3) Up your emergency fund to a full 6 months of expenses
4) If you have any bonus money left after the above, increase your 401K contributions to 15% and use the extra cash to purchase Roth IRAs.
Sure, if you want to keep it relatively liquid, I would do an S&P 500 index fund. Low turnover, low fees, will mirror the broader market.
@Anonymouswrote:
Any other suggestions with the thought of keeping funds liquid? I thinking of picking up the Chase savings/checking SUB of $500 with $15K, but think I may need to wait until CR’s are clear of BK by June? Will still have plenty leftover to do something else with even if I do Chase SUB.
Thanks!
You can do the Chase savings/checking SUB of $500 with $15K with the BK still on your CR, just be sure to decline overdraft protection on checking as that's a credit product and authorizes theme to pull your credit report. Without OD protection all they pull is EWS to check for any banking problems.
I included a couple Chase cards in my 2010 BK7 and opened a Chase checking account in January, my first direct deposit hit in Feb., and I got the $300 SUB a few days later.
There's also a SUB for Discover Bank Savings, if you've never had a Disco savings account before - $150 SUB for $15k, $200 SUB for $25k. Code: HMB318
Open the account by 4/2/18 and fund the needed balance by 4/16/18.
@Anonymouswrote:
Thanks! Just opened the Chase $500 SUB. Need to check into the Disco SUB.
It's a site similar to Doctor of Credit, google hustlermoneyblog
That's what the HMB stands for in the code.
When you have some extra cash those bank SUBs pay alot better than interest rates.
@Anonymouswrote:
I am sitting on a hefty sum of cash between my annual bonus and some company issued stock I sold. I don’t know how to invest in the stock market, and I don’t want to waste the opportunity to have this cash earn me a return. Any advice?

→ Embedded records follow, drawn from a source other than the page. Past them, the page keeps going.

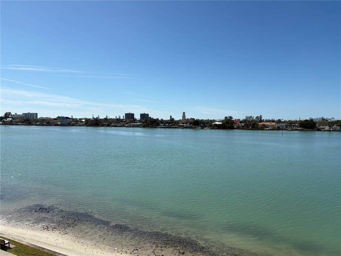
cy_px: 128
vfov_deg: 53.1
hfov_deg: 67.3
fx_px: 256
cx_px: 170
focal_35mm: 26
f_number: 1.6
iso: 50
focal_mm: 5.96
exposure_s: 1/6329
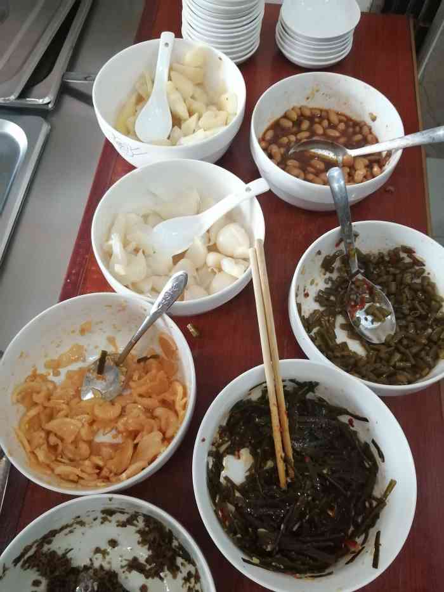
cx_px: 222
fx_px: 445
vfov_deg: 67.3
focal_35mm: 26
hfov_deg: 53.1
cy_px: 296
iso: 400
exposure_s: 1/100
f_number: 1.8
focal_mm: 3.46
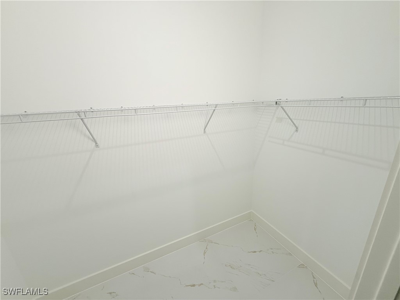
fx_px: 162
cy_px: 150
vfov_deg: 85.7
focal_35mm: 14
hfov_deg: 102.1
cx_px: 200
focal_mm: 2.22
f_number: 2.2
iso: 100
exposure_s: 1/120
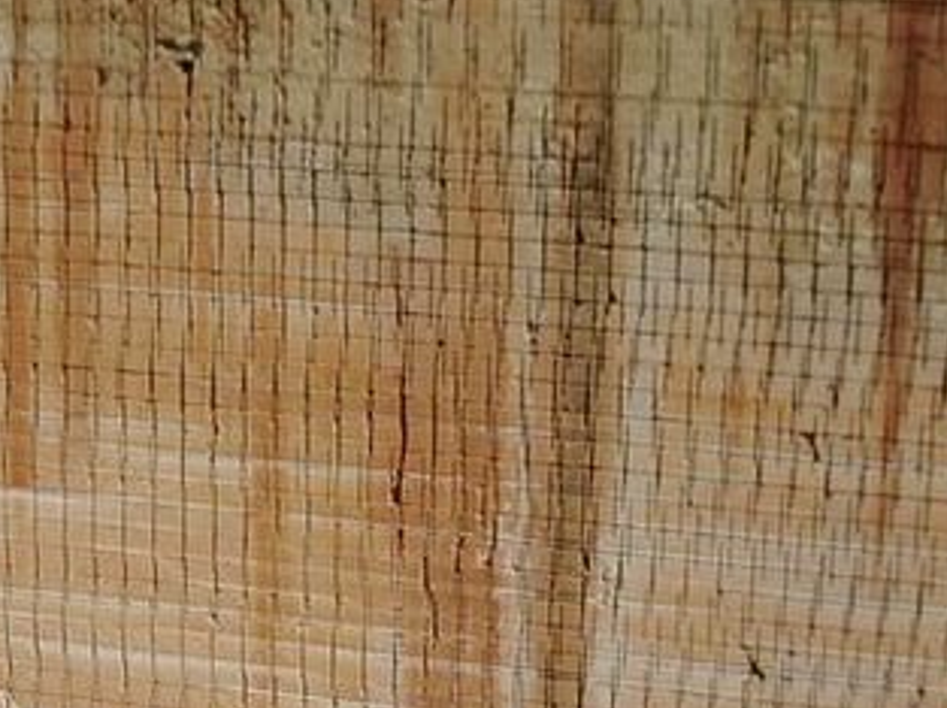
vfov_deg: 12.9
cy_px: 732
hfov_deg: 17.4
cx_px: 283
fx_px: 3088
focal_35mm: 113
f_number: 4.3
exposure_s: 1/800
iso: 50
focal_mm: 5.8
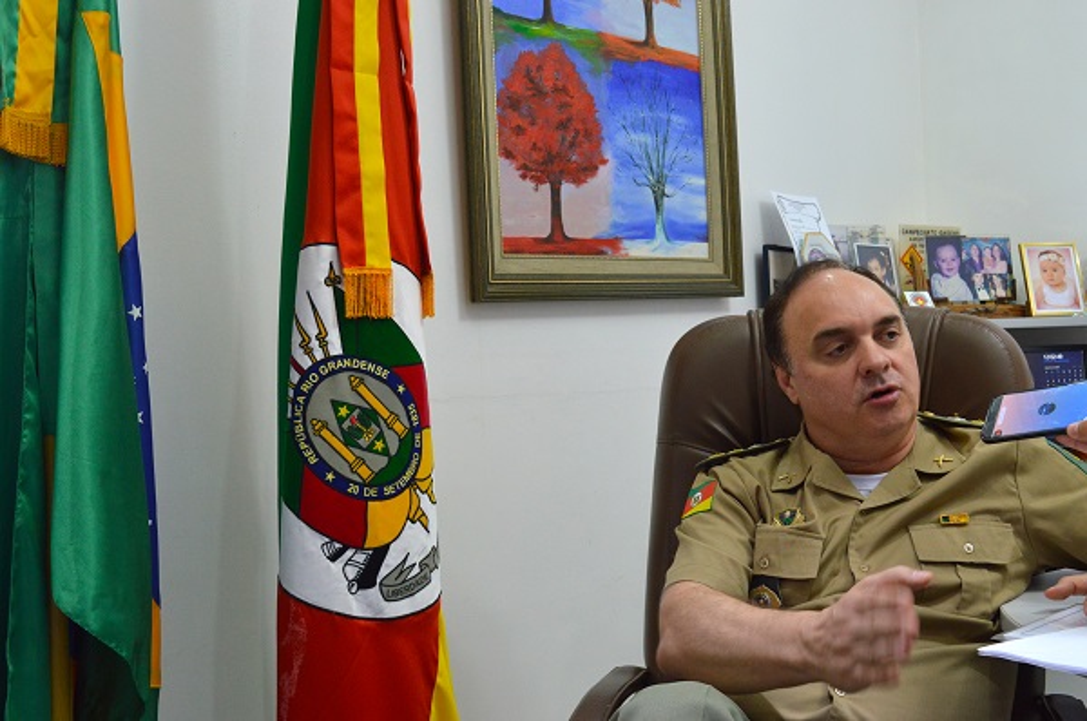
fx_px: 1221
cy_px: 360
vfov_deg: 32.9
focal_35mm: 40
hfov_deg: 48.0
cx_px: 544
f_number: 7.1
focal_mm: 27
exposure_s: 1/40
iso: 800
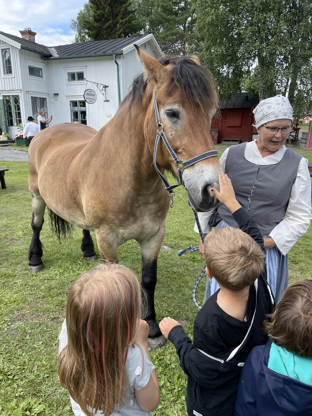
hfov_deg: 53.1
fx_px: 312
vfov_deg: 67.3
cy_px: 208
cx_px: 156
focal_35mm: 26
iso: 32
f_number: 1.6
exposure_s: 1/882
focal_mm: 4.2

When in doubt, invest it the same way you do your retirement accounts. If you have a portfolio you are happy with in your 401k, do the same with your extra cash. If your retirement/ESPP is handled by a company like Fidelity or Merrill, you can likely open (or already have) an individual brokerage where you can buy stock from with the cash. Just be mindful of diversification - don't have 90% of your total nest egg in the same ETF (or even sector of the market, such as tech stocks).
This gives you time to research some individual companies you may like to invest in.
Nobody should be telling you specifically which stocks to buy except for you.
@DaveInAZwrote:
@Anonymouswrote:
Thanks! Just opened the Chase $500 SUB. Need to check into the Disco SUB.It's a site similar to Doctor of Credit, google hustlermoneyblog
That's what the HMB stands for in the code.
When you have some extra cash those bank SUBs pay alot better than interest rates.
Better than interest rates, yes. Better than dividends and growth in equities, no. Nobody ever got rich off of chasing SUBs. Aside from those bonuses, the accounts the cash sit in earn basically nothing.
Someone with a hefty sum of cash available to invest (which I take to mean over $50,000) will get more return in the long run by dropping it in equities or similar investments over moving it around from account to account chasing SUBs. The only time when someone shouldn't do this is if they are very averse to risk or need the cash in a short period of time, though in the both cases it wasn't really available for investing to begin with.
If someone wants to keep a small amount ($10,000 or thereabouts) of cash sitting around to play the SUB game, that's fine.
Hello Jlgab345. If I am understanding you right, it is important to keep the cash liquid since you may want it for a mortgage downpayment if the next 6-12 months. If that is the case, you may also be risk averse (with respect to this cash) -- you don't want to invest it and have it lose a quarter of its value in the next few months.
Can you confirm?
If so, chasing bank bonuses seems like a reasonable thing to do with it (while keeping unused portions in savings accounts that get you 5%). I would certainly not buy stocks with it (if I understood your constraints properly).
While you do that I would spend time learning about how investments work (you mention having little knowledge of this). There are some basic books any number of us could suggest.